Randomized phase II study of tegafur-uracil/leucovorin versus tegafur-uracil/leucovorin plus oxaliplatin after curative resection of high-risk stage II/III colorectal cancer (SOAC-1101 trial).

PURPOSE

This randomized phase II trial compared tegafur-uracil/leucovorin (UFT/LV) plus oxaliplatin (TEGAFOX) to UFT/LV as adjuvant chemotherapy for patients with high-risk stage II/III colorectal cancer.

METHODS

From 2010 to April 2015, 159 patients who underwent curative resection were randomly assigned to receive TEGAFOX (85 mg/m oxaliplatin on days 1 and 15, 300 mg/m/day UFT and 75 mg/day LV on days 1-28, every 35 days for five cycles) or UFT/LV. The primary study endpoint was disease-free survival.

RESULTS

The 3-year disease-free survival rate was 84.2% in the TEGAFOX arm, versus 62.1% for UFT/LV. The stratified hazard ratio for disease-free survival for TEGAFOX compared to UFT/LV was 0.338 (P < 0.01).
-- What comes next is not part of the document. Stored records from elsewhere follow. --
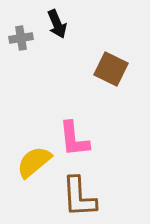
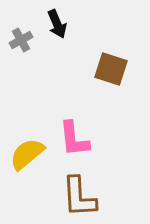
gray cross: moved 2 px down; rotated 20 degrees counterclockwise
brown square: rotated 8 degrees counterclockwise
yellow semicircle: moved 7 px left, 8 px up
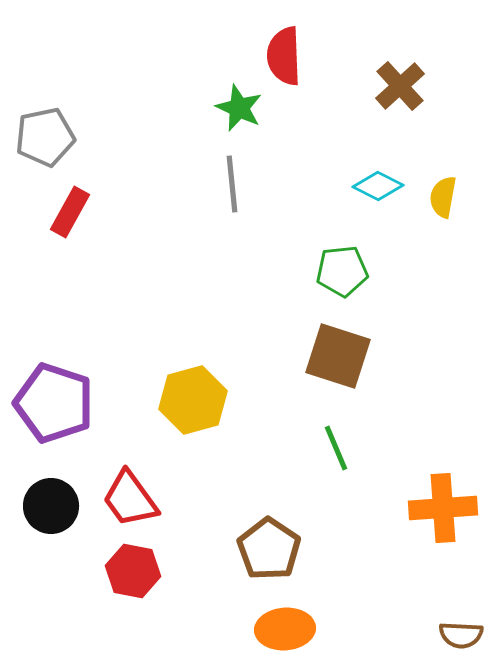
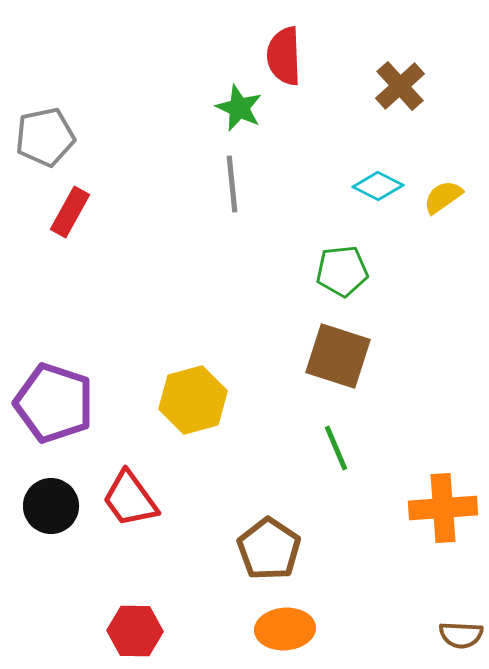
yellow semicircle: rotated 45 degrees clockwise
red hexagon: moved 2 px right, 60 px down; rotated 10 degrees counterclockwise
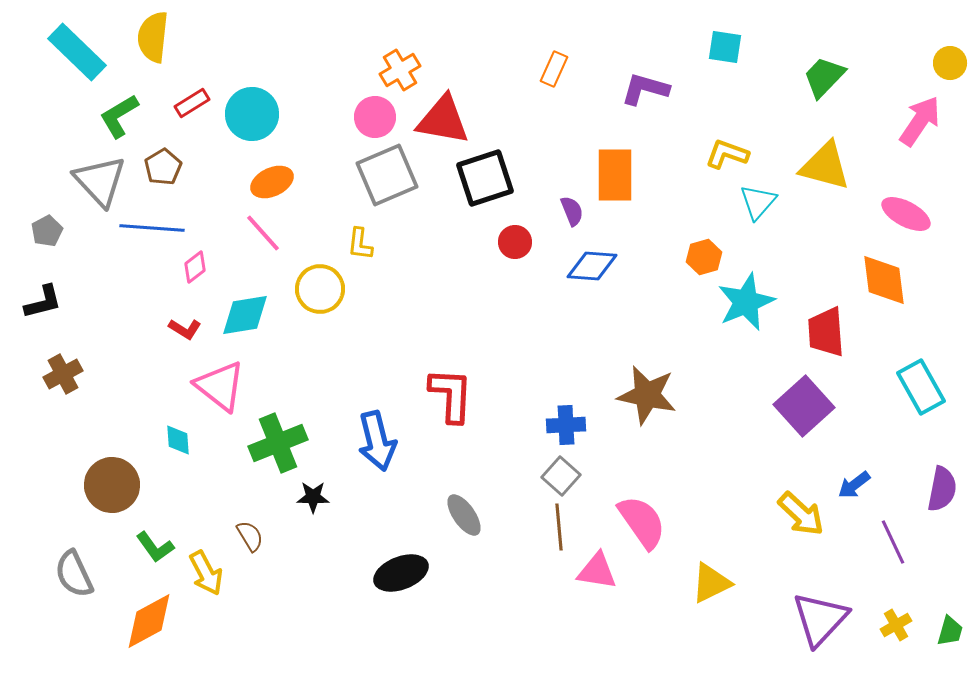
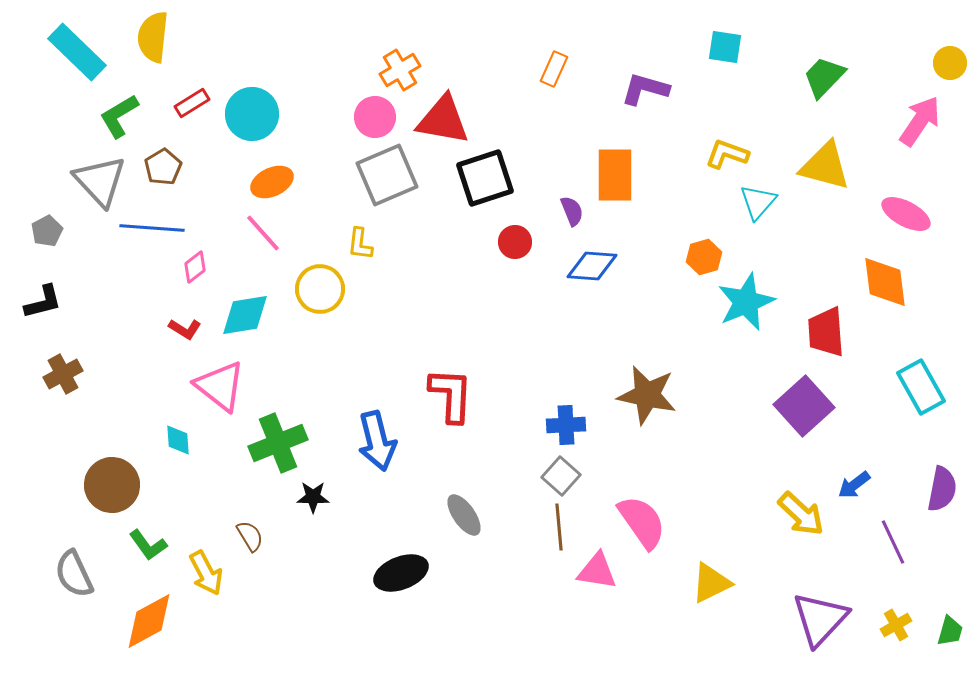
orange diamond at (884, 280): moved 1 px right, 2 px down
green L-shape at (155, 547): moved 7 px left, 2 px up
The incidence of any-grade adverse events was significantly higher in the TEGAFOX arm (96.1%) than in the UFT/LV arm (76.6%; P < 0.01). The rates of any-grade neutropenia, thrombocytopenia, aspartate aminotransferase/alanine aminotransferase elevation, and peripheral sensory neuropathy were higher in the TEGAFOX group, whereas the incidence of grade ≥ 3 adverse events did not differ between the groups.

CONCLUSIONS

TEGAFOX is an additional adjuvant chemotherapy option for high-risk stage II/III colorectal cancer.

TRIAL REGISTRATION

UMIN ID: 000007696, date of registration: April 10, 2012.